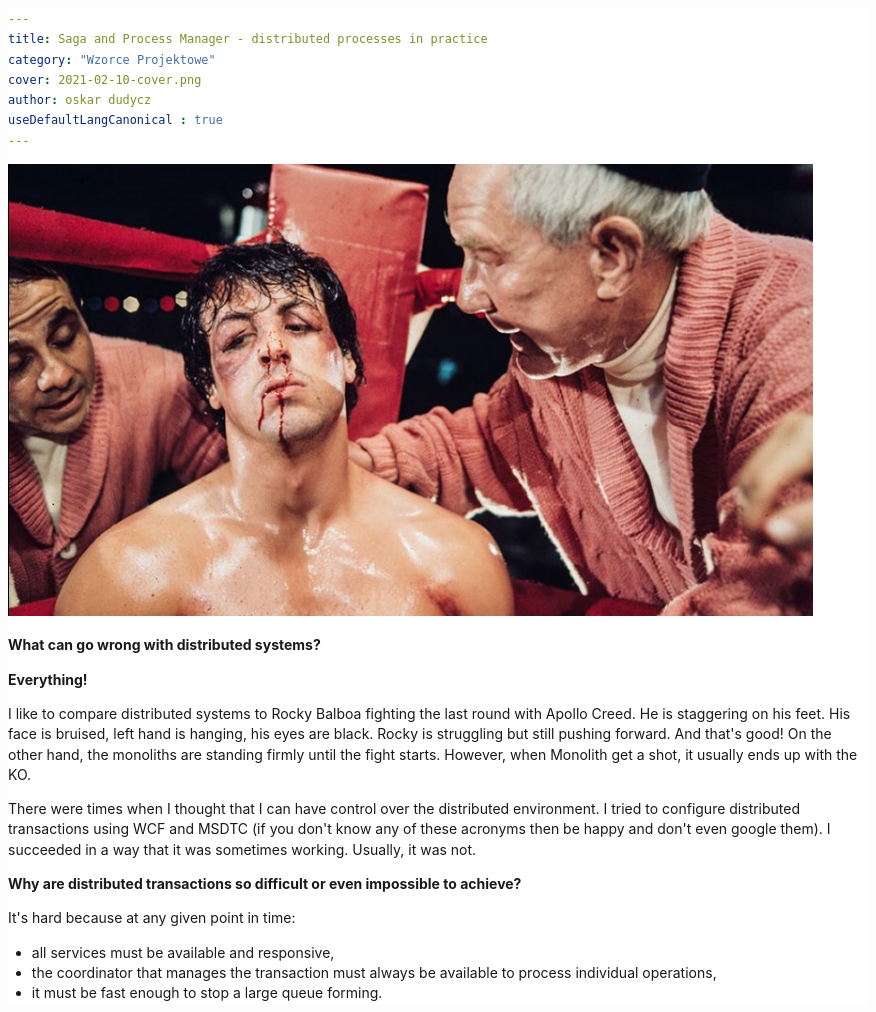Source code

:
 ```yaml
---
title: Saga and Process Manager - distributed processes in practice
category: "Wzorce Projektowe"
cover: 2021-02-10-cover.png
author: oskar dudycz
useDefaultLangCanonical : true
---
```


![cover](2021-02-10-cover.png)

**What can go wrong with distributed systems?**

**Everything!**

I like to compare distributed systems to Rocky Balboa fighting the last round with Apollo Creed. He is staggering on his feet. His face is bruised, left hand is hanging, his eyes are black. Rocky is struggling but still pushing forward. And that's good! On the other hand, the monoliths are standing firmly until the fight starts. However, when Monolith get a shot, it usually ends up with the KO.

There were times when I thought that I can have control over the distributed environment. I tried to configure distributed transactions using WCF and MSDTC (if you don't know any of these acronyms then be happy and don't even google them). I succeeded in a way that it was sometimes working. Usually, it was not.

**Why are distributed transactions so difficult or even impossible to achieve?** 

It's hard because at any given point in time:
- all services must be available and responsive,
- the coordinator that manages the transaction must always be available to process individual operations,
- it must be fast enough to stop a large queue forming.
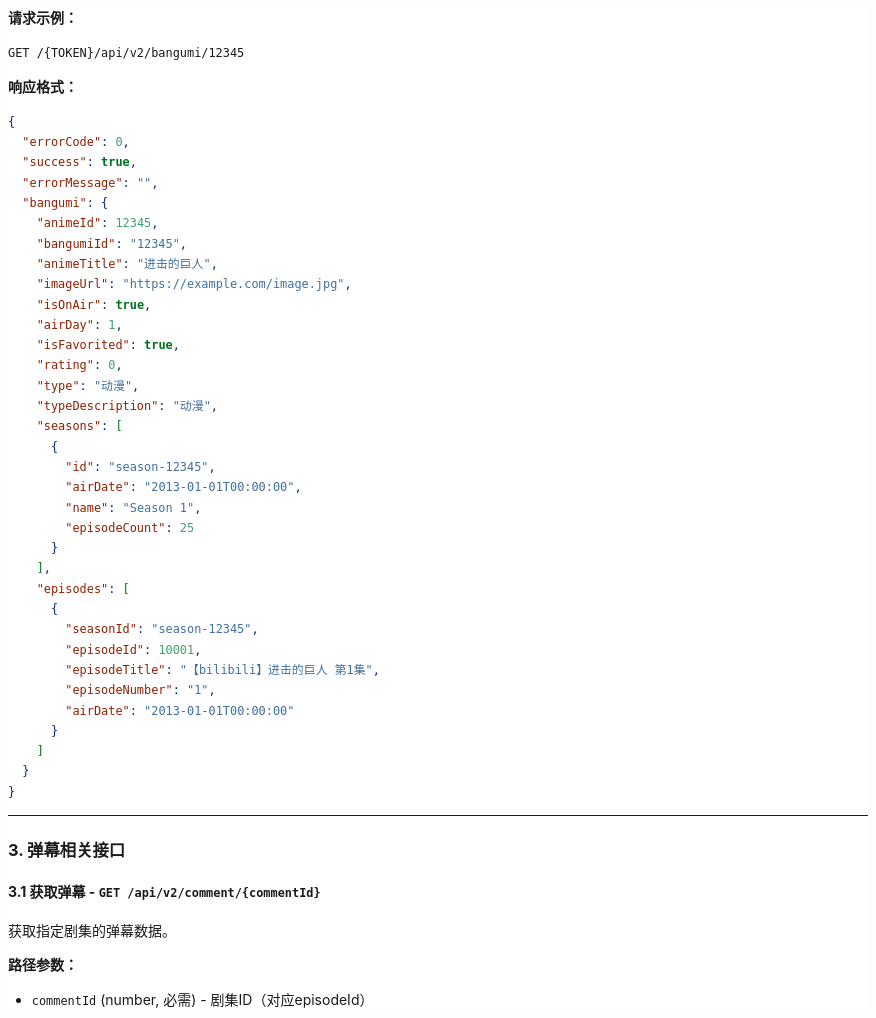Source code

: **请求示例：**
```http
GET /{TOKEN}/api/v2/bangumi/12345
```

**响应格式：**
```json
{
  "errorCode": 0,
  "success": true,
  "errorMessage": "",
  "bangumi": {
    "animeId": 12345,
    "bangumiId": "12345",
    "animeTitle": "进击的巨人",
    "imageUrl": "https://example.com/image.jpg",
    "isOnAir": true,
    "airDay": 1,
    "isFavorited": true,
    "rating": 0,
    "type": "动漫",
    "typeDescription": "动漫",
    "seasons": [
      {
        "id": "season-12345",
        "airDate": "2013-01-01T00:00:00",
        "name": "Season 1",
        "episodeCount": 25
      }
    ],
    "episodes": [
      {
        "seasonId": "season-12345",
        "episodeId": 10001,
        "episodeTitle": "【bilibili】进击的巨人 第1集",
        "episodeNumber": "1",
        "airDate": "2013-01-01T00:00:00"
      }
    ]
  }
}
```

---

### 3. 弹幕相关接口

#### 3.1 获取弹幕 - `GET /api/v2/comment/{commentId}`

获取指定剧集的弹幕数据。

**路径参数：**
- `commentId` (number, 必需) - 剧集ID（对应episodeId）
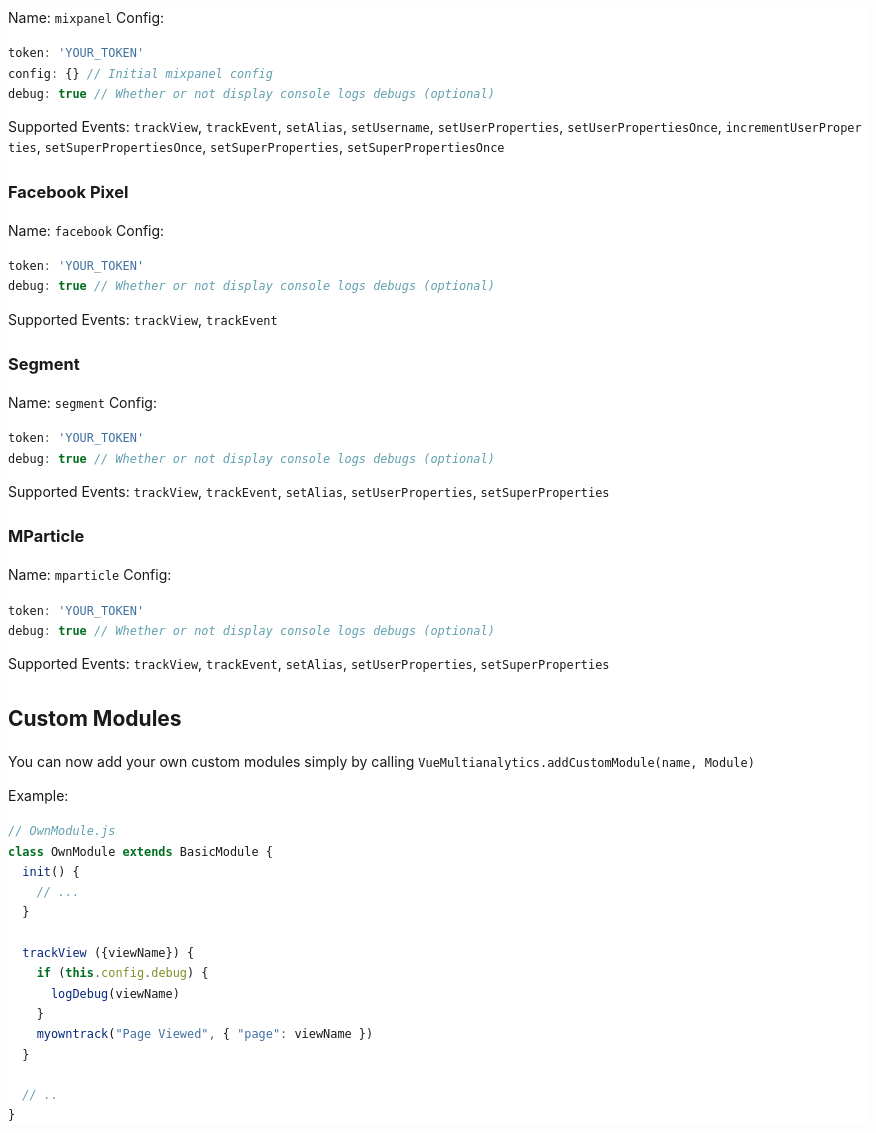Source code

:Name: `mixpanel`
Config:
```javascript
token: 'YOUR_TOKEN'
config: {} // Initial mixpanel config
debug: true // Whether or not display console logs debugs (optional)
```
Supported Events: `trackView`, `trackEvent`, `setAlias`, `setUsername`, `setUserProperties`, `setUserPropertiesOnce`, `incrementUserProperties`, `setSuperPropertiesOnce`, `setSuperProperties`, `setSuperPropertiesOnce`

### Facebook Pixel
Name: `facebook`
Config:
```javascript
token: 'YOUR_TOKEN'
debug: true // Whether or not display console logs debugs (optional)
```
Supported Events: `trackView`, `trackEvent`

### Segment
Name: `segment`
Config:
```javascript
token: 'YOUR_TOKEN'
debug: true // Whether or not display console logs debugs (optional)
```
Supported Events: `trackView`, `trackEvent`, `setAlias`, `setUserProperties`, `setSuperProperties`

### MParticle
Name: `mparticle`
Config:
```javascript
token: 'YOUR_TOKEN'
debug: true // Whether or not display console logs debugs (optional)
```
Supported Events: `trackView`, `trackEvent`, `setAlias`, `setUserProperties`, `setSuperProperties`


## Custom Modules

You can now add your own custom modules simply by calling
`VueMultianalytics.addCustomModule(name, Module)`

Example:
```javascript
// OwnModule.js
class OwnModule extends BasicModule {
  init() {
    // ...
  }

  trackView ({viewName}) {
    if (this.config.debug) {
      logDebug(viewName)
    }
    myowntrack("Page Viewed", { "page": viewName })
  }

  // ..  
}
```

• Task directions
Output every entry above exactly, minus the pictures.

• Exercise result
Source code

:
 ```yaml
---
title: Saga and Process Manager - distributed processes in practice
category: "Wzorce Projektowe"
cover: 2021-02-10-cover.png
author: oskar dudycz
useDefaultLangCanonical : true
---
```


![cover](2021-02-10-cover.png)

**What can go wrong with distributed systems?**

**Everything!**

I like to compare distributed systems to Rocky Balboa fighting the last round with Apollo Creed. He is staggering on his feet. His face is bruised, left hand is hanging, his eyes are black. Rocky is struggling but still pushing forward. And that's good! On the other hand, the monoliths are standing firmly until the fight starts. However, when Monolith get a shot, it usually ends up with the KO.

There were times when I thought that I can have control over the distributed environment. I tried to configure distributed transactions using WCF and MSDTC (if you don't know any of these acronyms then be happy and don't even google them). I succeeded in a way that it was sometimes working. Usually, it was not.

**Why are distributed transactions so difficult or even impossible to achieve?** 

It's hard because at any given point in time:
- all services must be available and responsive,
- the coordinator that manages the transaction must always be available to process individual operations,
- it must be fast enough to stop a large queue forming.
Source code

: **请求示例：**
```http
GET /{TOKEN}/api/v2/bangumi/12345
```

**响应格式：**
```json
{
  "errorCode": 0,
  "success": true,
  "errorMessage": "",
  "bangumi": {
    "animeId": 12345,
    "bangumiId": "12345",
    "animeTitle": "进击的巨人",
    "imageUrl": "https://example.com/image.jpg",
    "isOnAir": true,
    "airDay": 1,
    "isFavorited": true,
    "rating": 0,
    "type": "动漫",
    "typeDescription": "动漫",
    "seasons": [
      {
        "id": "season-12345",
        "airDate": "2013-01-01T00:00:00",
        "name": "Season 1",
        "episodeCount": 25
      }
    ],
    "episodes": [
      {
        "seasonId": "season-12345",
        "episodeId": 10001,
        "episodeTitle": "【bilibili】进击的巨人 第1集",
        "episodeNumber": "1",
        "airDate": "2013-01-01T00:00:00"
      }
    ]
  }
}
```

---

### 3. 弹幕相关接口

#### 3.1 获取弹幕 - `GET /api/v2/comment/{commentId}`

获取指定剧集的弹幕数据。

**路径参数：**
- `commentId` (number, 必需) - 剧集ID（对应episodeId）
Source code

:Name: `mixpanel`
Config:
```javascript
token: 'YOUR_TOKEN'
config: {} // Initial mixpanel config
debug: true // Whether or not display console logs debugs (optional)
```
Supported Events: `trackView`, `trackEvent`, `setAlias`, `setUsername`, `setUserProperties`, `setUserPropertiesOnce`, `incrementUserProperties`, `setSuperPropertiesOnce`, `setSuperProperties`, `setSuperPropertiesOnce`

### Facebook Pixel
Name: `facebook`
Config:
```javascript
token: 'YOUR_TOKEN'
debug: true // Whether or not display console logs debugs (optional)
```
Supported Events: `trackView`, `trackEvent`

### Segment
Name: `segment`
Config:
```javascript
token: 'YOUR_TOKEN'
debug: true // Whether or not display console logs debugs (optional)
```
Supported Events: `trackView`, `trackEvent`, `setAlias`, `setUserProperties`, `setSuperProperties`

### MParticle
Name: `mparticle`
Config:
```javascript
token: 'YOUR_TOKEN'
debug: true // Whether or not display console logs debugs (optional)
```
Supported Events: `trackView`, `trackEvent`, `setAlias`, `setUserProperties`, `setSuperProperties`


## Custom Modules

You can now add your own custom modules simply by calling
`VueMultianalytics.addCustomModule(name, Module)`

Example:
```javascript
// OwnModule.js
class OwnModule extends BasicModule {
  init() {
    // ...
  }

  trackView ({viewName}) {
    if (this.config.debug) {
      logDebug(viewName)
    }
    myowntrack("Page Viewed", { "page": viewName })
  }

  // ..  
}
```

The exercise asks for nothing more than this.